Since being awarded the Paul-Émile-Borduas Prize by the Government of Québec in 2002, Alloucherie has had her work exhibited in almost thirty solo and group exhibitions throughout the world, including New York and numerous cities in Spain, Italy, France, and Canada.
Alloucherie’s new work preserves characteristics found in Monuments, her first exhibition at our gallery in 2003. In Monuments, Alloucherie presented a series of photographs of SoHo roofscapes taken at dawn, as well as photographs of the fleeting shadows of tree branches. While the subject matter in the current exhibition is sand, Alloucherie continues to emphasize the contrast between light and dark; in doing so, she captures a battle between positive and negative spaces, causing the strong lights and deep darks within her photographs to compete in an attempt to grasp the viewer’s attention.

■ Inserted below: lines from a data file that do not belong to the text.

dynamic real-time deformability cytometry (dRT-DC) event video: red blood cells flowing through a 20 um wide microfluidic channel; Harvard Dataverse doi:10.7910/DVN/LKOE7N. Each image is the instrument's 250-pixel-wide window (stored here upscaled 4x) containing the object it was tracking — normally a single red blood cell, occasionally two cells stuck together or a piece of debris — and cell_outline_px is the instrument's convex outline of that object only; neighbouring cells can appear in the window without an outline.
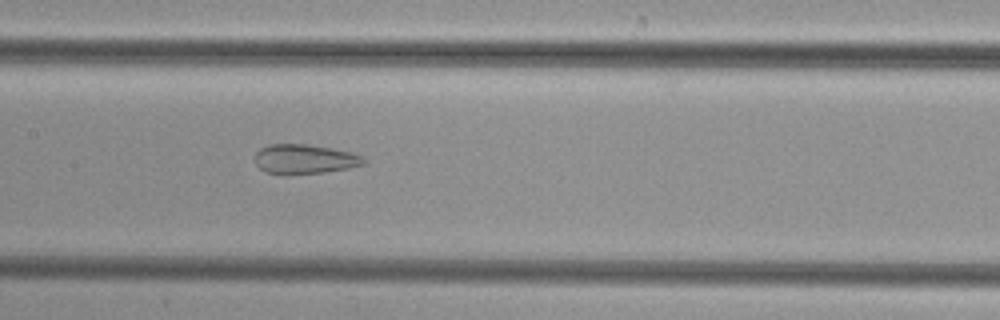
{"species": "common noctule bat (a hibernating species)", "species_latin": "Nyctalus noctula", "temperature_condition": "cold", "stored_images_in_passage": 48, "camera_frame_rate_fps": 3000, "um_per_image_px": 0.085, "animal": {"sex": "female", "body_mass_g": 29.2, "forearm_length_mm": 56.3}, "frame": {"image": 1, "passage_image": 21, "time_ms": 6.667, "image_size_px": [1000, 320], "cell_outline_px": [[364, 164], [348, 168], [324, 172], [284, 176], [264, 172], [256, 164], [256, 152], [260, 148], [268, 144], [308, 144], [332, 148], [352, 152], [360, 156], [364, 160]], "centroid_in_image_um": [25.84, 13.54], "position_along_channel_um": 181.6, "area_um2": 18.96}}
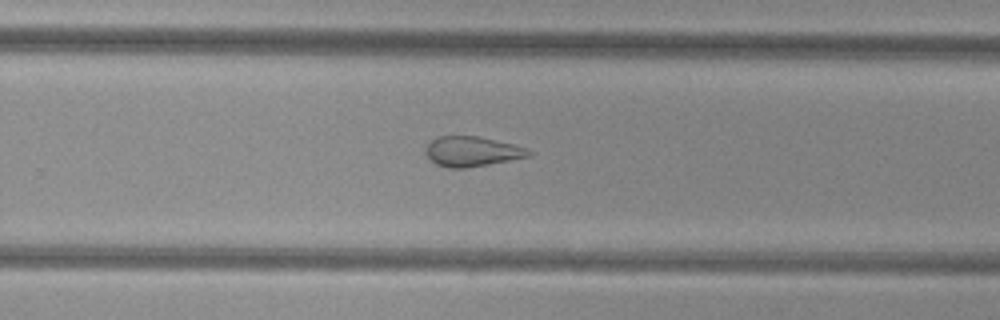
{"frame": {"image": 2, "passage_image": 29, "time_ms": 9.333, "image_size_px": [1000, 320], "cell_outline_px": [[536, 152], [528, 156], [488, 164], [464, 168], [448, 168], [436, 164], [424, 152], [428, 144], [436, 136], [480, 136], [528, 148]], "centroid_in_image_um": [40.13, 12.86], "position_along_channel_um": 289.7, "area_um2": 17.92}}
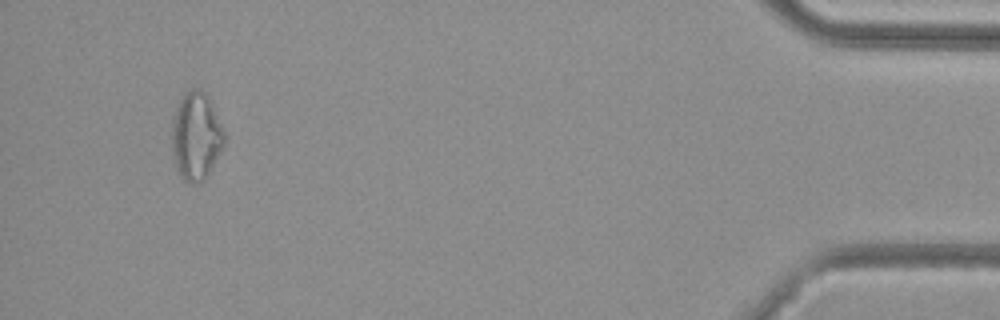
{"frame": {"image": 3, "passage_image": 44, "time_ms": 14.333, "image_size_px": [1000, 320], "cell_outline_px": [[224, 148], [208, 176], [200, 184], [188, 184], [180, 176], [176, 168], [172, 152], [172, 120], [176, 108], [180, 100], [192, 88], [200, 88], [208, 96], [224, 128]], "centroid_in_image_um": [16.69, 11.63], "position_along_channel_um": 418.5, "area_um2": 27.28}}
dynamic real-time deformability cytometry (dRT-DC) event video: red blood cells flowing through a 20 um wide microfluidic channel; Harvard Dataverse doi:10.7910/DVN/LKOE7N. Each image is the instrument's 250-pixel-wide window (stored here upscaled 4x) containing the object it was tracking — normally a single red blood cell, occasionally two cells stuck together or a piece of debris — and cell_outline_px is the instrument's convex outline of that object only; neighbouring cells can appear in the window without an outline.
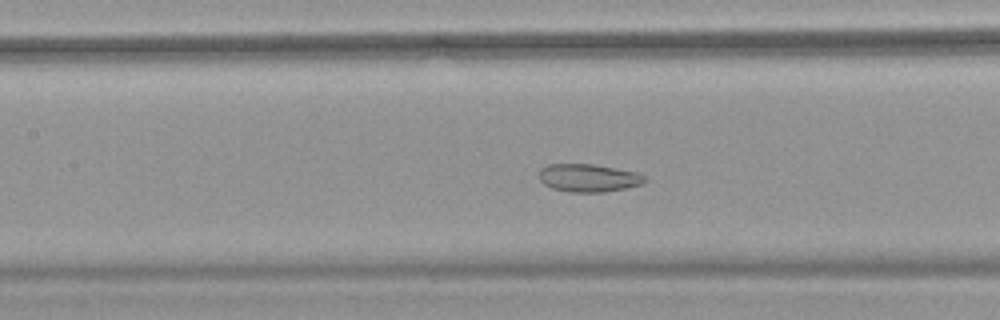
{"species": "common noctule bat (a hibernating species)", "species_latin": "Nyctalus noctula", "temperature_condition": "warm", "stored_images_in_passage": 53, "camera_frame_rate_fps": 3000, "um_per_image_px": 0.085, "animal": {"sex": "female", "body_mass_g": 18.4}, "frame": {"image": 1, "passage_image": 24, "time_ms": 7.667, "image_size_px": [1000, 320], "cell_outline_px": [[648, 180], [644, 184], [604, 192], [568, 192], [552, 188], [544, 184], [540, 180], [540, 168], [548, 164], [592, 164], [616, 168], [636, 172], [644, 176]], "centroid_in_image_um": [50.03, 15.12], "position_along_channel_um": 157.4, "area_um2": 17.22}}
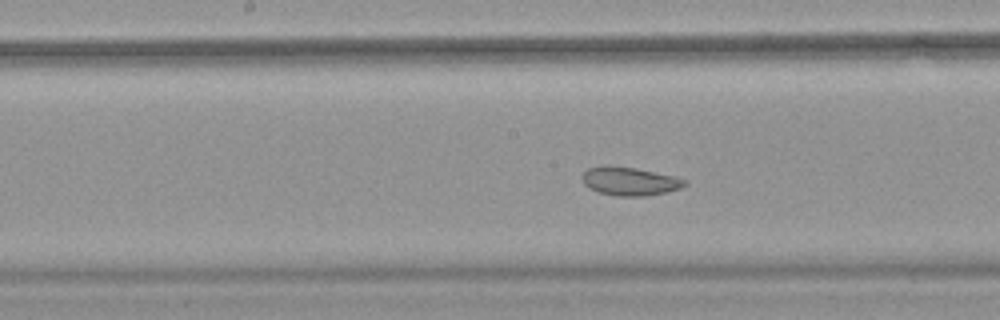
{"frame": {"image": 2, "passage_image": 27, "time_ms": 8.667, "image_size_px": [1000, 320], "cell_outline_px": [[688, 184], [680, 188], [664, 192], [644, 196], [616, 196], [596, 192], [588, 188], [584, 184], [580, 176], [588, 168], [636, 168], [676, 176], [688, 180]], "centroid_in_image_um": [53.56, 15.44], "position_along_channel_um": 194.6, "area_um2": 16.65}}
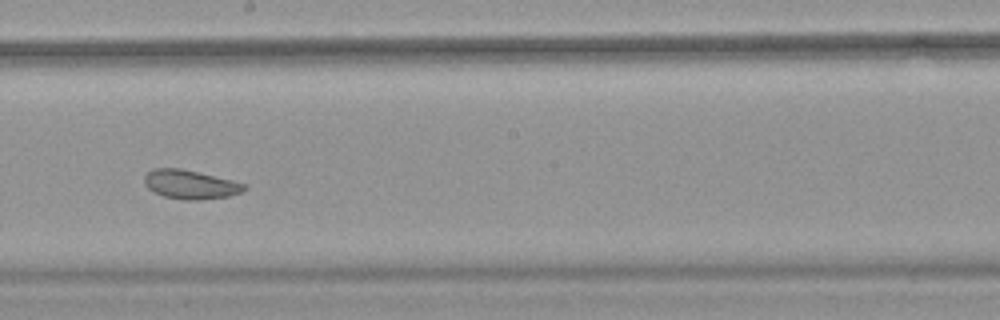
{"frame": {"image": 3, "passage_image": 30, "time_ms": 9.667, "image_size_px": [1000, 320], "cell_outline_px": [[248, 188], [240, 192], [228, 196], [200, 200], [184, 200], [164, 196], [148, 188], [144, 184], [144, 176], [152, 168], [180, 168], [232, 180], [248, 184]], "centroid_in_image_um": [16.19, 15.68], "position_along_channel_um": 232.0, "area_um2": 16.82}, "authors_computed_cell_mechanics": {"area_um2": 22.831, "velocity_mm_per_s": 3.7503, "shape_relaxation_time_tau1_ms": null, "shape_relaxation_time_tau2_ms": 2.7446, "deformation_change_tau1": null, "deformation_change_tau2": 0.0858}}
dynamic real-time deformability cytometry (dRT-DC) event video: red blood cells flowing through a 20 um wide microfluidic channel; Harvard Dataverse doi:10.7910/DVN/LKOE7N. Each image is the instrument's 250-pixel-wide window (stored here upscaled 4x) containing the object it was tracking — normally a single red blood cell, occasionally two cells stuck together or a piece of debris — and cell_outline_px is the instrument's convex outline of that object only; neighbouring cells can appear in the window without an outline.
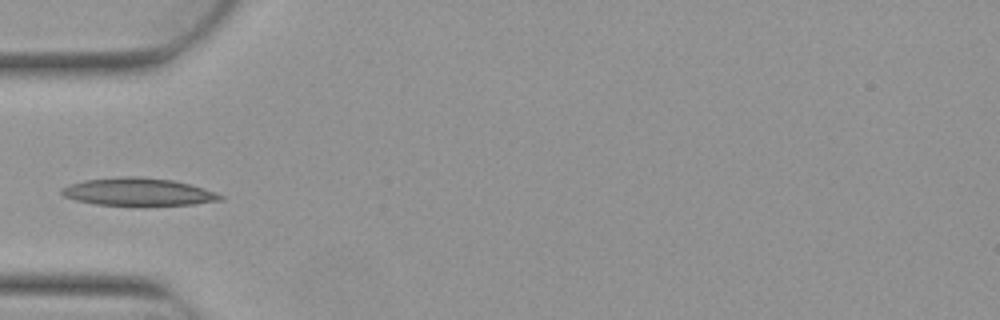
{"species": "Egyptian fruit bat (a non-hibernating species)", "species_latin": "Rousettus aegyptiacus", "temperature_condition": "warm", "stored_images_in_passage": 2, "camera_frame_rate_fps": 3000, "um_per_image_px": 0.085, "animal": {"sex": "female"}, "frame": {"image": 1, "passage_image": 2, "time_ms": 0.333, "image_size_px": [1000, 320], "cell_outline_px": [[224, 200], [192, 204], [96, 204], [76, 200], [64, 196], [60, 192], [60, 188], [68, 184], [84, 180], [120, 176], [140, 176], [172, 180], [204, 188], [216, 192], [224, 196]], "centroid_in_image_um": [11.73, 16.28], "position_along_channel_um": 73.3, "area_um2": 25.26}}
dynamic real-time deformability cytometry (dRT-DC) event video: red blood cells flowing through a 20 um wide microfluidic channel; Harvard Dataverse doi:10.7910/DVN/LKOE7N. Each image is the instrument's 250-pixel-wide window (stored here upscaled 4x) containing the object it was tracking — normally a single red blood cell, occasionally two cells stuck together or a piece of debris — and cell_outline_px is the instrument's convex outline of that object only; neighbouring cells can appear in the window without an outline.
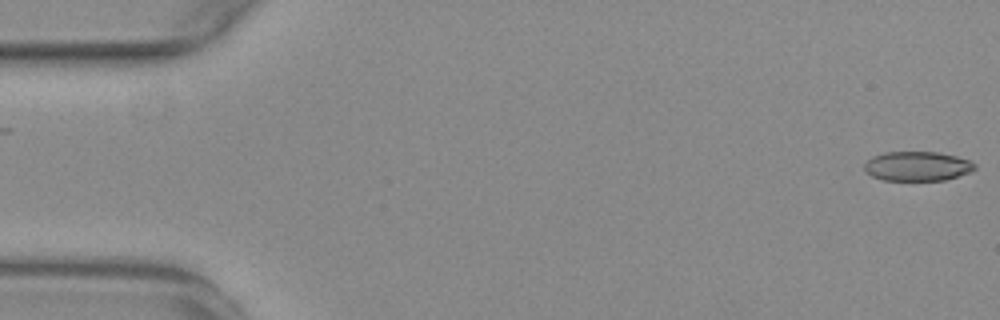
{"species": "common noctule bat (a hibernating species)", "species_latin": "Nyctalus noctula", "temperature_condition": "warm", "stored_images_in_passage": 16, "camera_frame_rate_fps": 3000, "um_per_image_px": 0.085, "animal": {"sex": "female", "body_mass_g": 29.2, "forearm_length_mm": 56.3}, "frame": {"image": 1, "passage_image": 1, "time_ms": 0.0, "image_size_px": [1000, 320], "cell_outline_px": [[976, 168], [972, 172], [944, 180], [884, 180], [872, 176], [864, 172], [864, 164], [872, 156], [884, 152], [936, 152], [956, 156], [968, 160], [976, 164]], "centroid_in_image_um": [77.96, 14.13], "position_along_channel_um": 7.0, "area_um2": 19.02}}
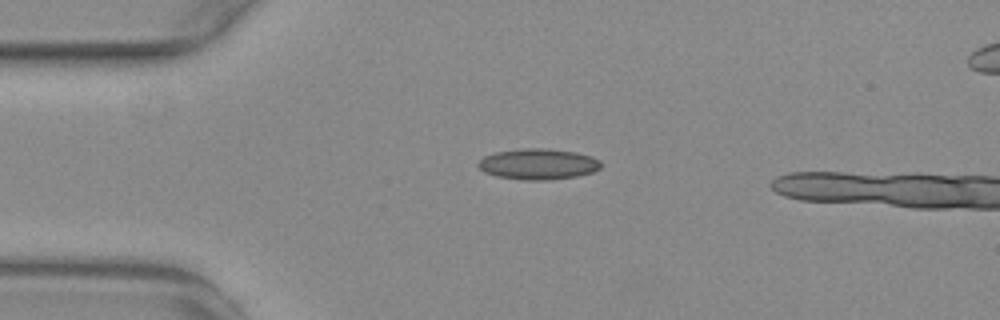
{"frame": {"image": 2, "passage_image": 13, "time_ms": 4.0, "image_size_px": [1000, 320], "cell_outline_px": [[600, 168], [592, 172], [576, 176], [552, 180], [524, 180], [496, 176], [484, 172], [476, 164], [484, 156], [496, 152], [520, 148], [548, 148], [576, 152], [592, 156], [600, 160]], "centroid_in_image_um": [45.74, 13.94], "position_along_channel_um": 39.3, "area_um2": 22.2}}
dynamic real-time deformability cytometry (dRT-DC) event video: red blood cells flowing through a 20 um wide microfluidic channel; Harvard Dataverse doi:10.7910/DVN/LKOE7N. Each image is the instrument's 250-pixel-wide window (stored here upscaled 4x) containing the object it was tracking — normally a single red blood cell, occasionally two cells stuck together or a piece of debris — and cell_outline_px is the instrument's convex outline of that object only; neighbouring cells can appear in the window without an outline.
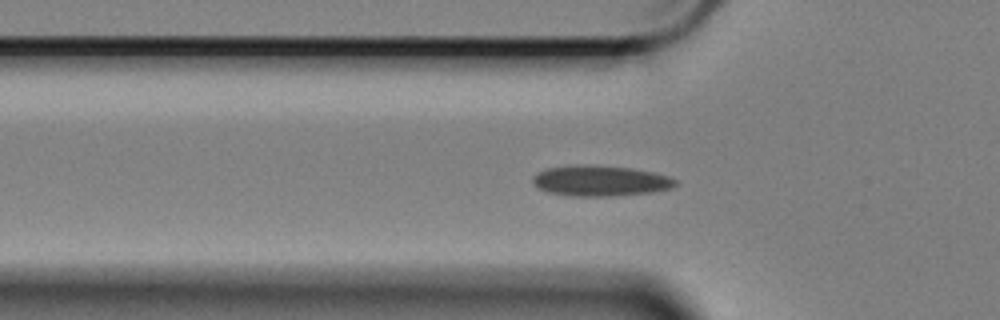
{"species": "Egyptian fruit bat (a non-hibernating species)", "species_latin": "Rousettus aegyptiacus", "temperature_condition": "cold", "stored_images_in_passage": 44, "camera_frame_rate_fps": 3000, "um_per_image_px": 0.085, "animal": {"sex": "female"}, "frame": {"image": 1, "passage_image": 3, "time_ms": 0.667, "image_size_px": [1000, 320], "cell_outline_px": [[676, 184], [672, 188], [652, 192], [616, 196], [572, 196], [548, 192], [536, 188], [532, 184], [532, 176], [536, 172], [548, 168], [580, 164], [632, 168], [652, 172], [668, 176], [676, 180]], "centroid_in_image_um": [50.98, 15.37], "position_along_channel_um": 74.8, "area_um2": 25.61}}
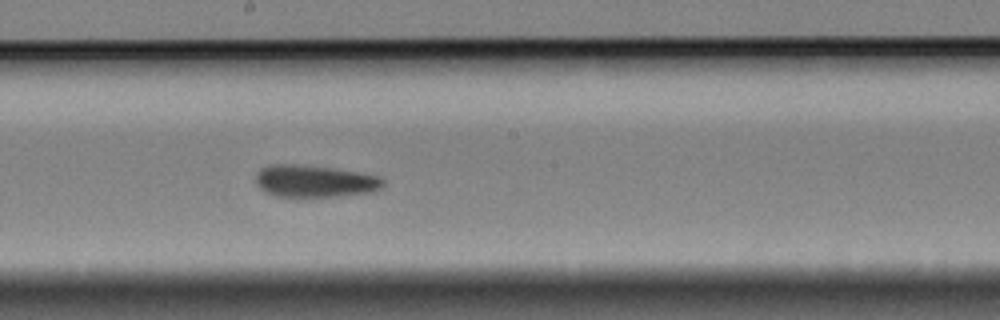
{"frame": {"image": 2, "passage_image": 16, "time_ms": 5.0, "image_size_px": [1000, 320], "cell_outline_px": [[384, 184], [380, 188], [372, 192], [336, 196], [276, 196], [264, 192], [256, 184], [256, 172], [260, 168], [268, 164], [296, 164], [332, 168], [380, 176], [384, 180]], "centroid_in_image_um": [26.7, 15.39], "position_along_channel_um": 221.5, "area_um2": 23.81}}
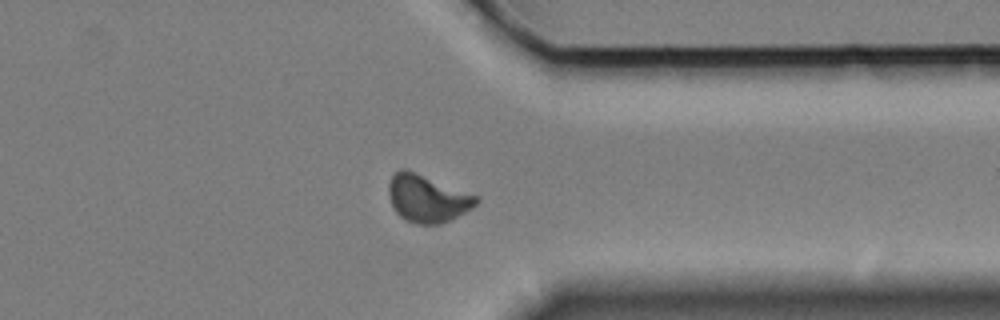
{"frame": {"image": 3, "passage_image": 30, "time_ms": 9.667, "image_size_px": [1000, 320], "cell_outline_px": [[480, 200], [472, 208], [440, 224], [420, 224], [404, 220], [396, 212], [392, 204], [388, 192], [388, 184], [392, 176], [400, 168], [404, 168], [480, 196]], "centroid_in_image_um": [36.32, 16.86], "position_along_channel_um": 375.1, "area_um2": 24.04}, "authors_computed_cell_mechanics": {"area_um2": 23.698, "velocity_mm_per_s": 3.3685, "shape_relaxation_time_tau1_ms": 7.9253, "shape_relaxation_time_tau2_ms": 2.5242, "deformation_change_tau1": 0.1277, "deformation_change_tau2": 0.0757}}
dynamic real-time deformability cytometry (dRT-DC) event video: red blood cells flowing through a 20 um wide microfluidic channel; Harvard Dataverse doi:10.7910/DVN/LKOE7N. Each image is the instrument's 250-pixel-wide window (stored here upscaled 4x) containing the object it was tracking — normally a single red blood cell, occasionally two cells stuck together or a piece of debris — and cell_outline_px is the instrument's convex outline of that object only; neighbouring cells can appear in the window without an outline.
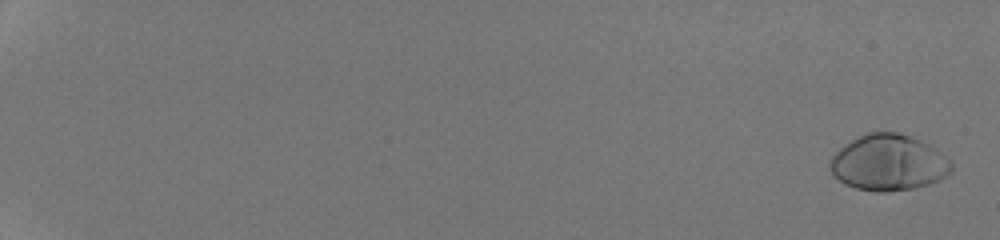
{"species": "human", "species_latin": "Homo sapiens", "temperature_condition": "room temperature", "stored_images_in_passage": 53, "camera_frame_rate_fps": 3000, "um_per_image_px": 0.085, "donor": {"sex": "male"}, "frame": {"image": 1, "passage_image": 2, "time_ms": 0.333, "image_size_px": [1000, 240], "cell_outline_px": [[952, 172], [940, 180], [916, 188], [888, 192], [876, 192], [856, 188], [844, 184], [832, 176], [828, 168], [828, 164], [832, 156], [844, 144], [856, 136], [864, 132], [896, 132], [912, 136], [936, 148], [952, 164]], "centroid_in_image_um": [75.48, 13.83], "position_along_channel_um": 9.5, "area_um2": 40.23}}
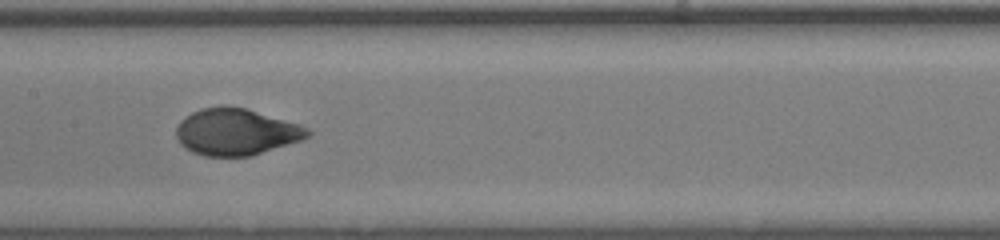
{"frame": {"image": 2, "passage_image": 32, "time_ms": 10.333, "image_size_px": [1000, 240], "cell_outline_px": [[312, 132], [304, 140], [252, 156], [204, 156], [192, 152], [180, 144], [176, 136], [176, 128], [180, 120], [192, 112], [200, 108], [220, 104], [228, 104], [244, 108], [300, 124], [308, 128]], "centroid_in_image_um": [20.07, 11.2], "position_along_channel_um": 187.3, "area_um2": 36.24}}
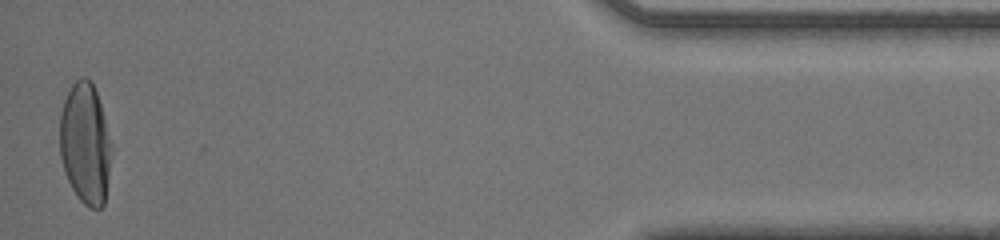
{"frame": {"image": 3, "passage_image": 53, "time_ms": 17.333, "image_size_px": [1000, 240], "cell_outline_px": [[112, 148], [104, 204], [100, 208], [88, 208], [80, 200], [72, 188], [68, 180], [60, 156], [60, 112], [64, 100], [72, 84], [80, 76], [84, 76], [92, 80], [100, 104], [112, 144]], "centroid_in_image_um": [7.24, 12.18], "position_along_channel_um": 428.0, "area_um2": 36.41}, "authors_computed_cell_mechanics": {"area_um2": 36.5874, "velocity_mm_per_s": 4.2769, "shape_relaxation_time_tau1_ms": 3.4976, "shape_relaxation_time_tau2_ms": null, "deformation_change_tau1": 0.197, "deformation_change_tau2": null}}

This is not the first time Alloucherie has used sand as the subject in her work. In an interview with Sylvie Parent in January 1999, Alloucherie justifies her recurrent use of the material: “Sand is very similar to photographic material; it’s light, fluid, malleable. Like grain, or particles. It deforms and reforms itself at will. And I can’t ignore the fact that it is an obvious metaphor of time and emptiness. I learned to configure all kinds of shapes out of this crumbly, warn-down, grounded material, which will suddenly take shape and allow for the emergence of all sorts of images…Intangible, like the contents of a negative form, the reverse side of an object, it is still anthropomorphic in certain retained aspects: the center, the verticality, the weight, the dimensions.” Alloucherie’s statement about the nature of sand highlights the paradox that is present in her work—although sand has no specific shape, the forms that the artist manages to capture in her photographs give the material an appearance of solidity and structure.
The largest works in this exhibition measure nearly 60×90 inches, and thus strongly evoke the concept the artist imagined: a “sand tempest.” This description is more easily understood in context of the translation of the French word “lames,” which comes out to be either “blades” or “violent waves breaking.” By photographing sand reacting to its environment like a brooding storm, Alloucherie gives the formless substance a sharp and almost violent appearance, one that is well-suited to the exhibition title—regardless of the translation.
In May 2007, Alloucherie was one of four artists chosen to receive a career grant of $60,000 from the Conseil des arts et des lettres du Québec (CALQ), an organization devoted to the task of supporting the development of the arts and spreading their influence in Canada and abroad. Alloucherie graduated from Concordia University in Montréal and the School of Visual Arts at Université Laval in Québec City, where she now teaches. She has held an increasingly important position among Canada’s artists and continues to attract attention throughout the world.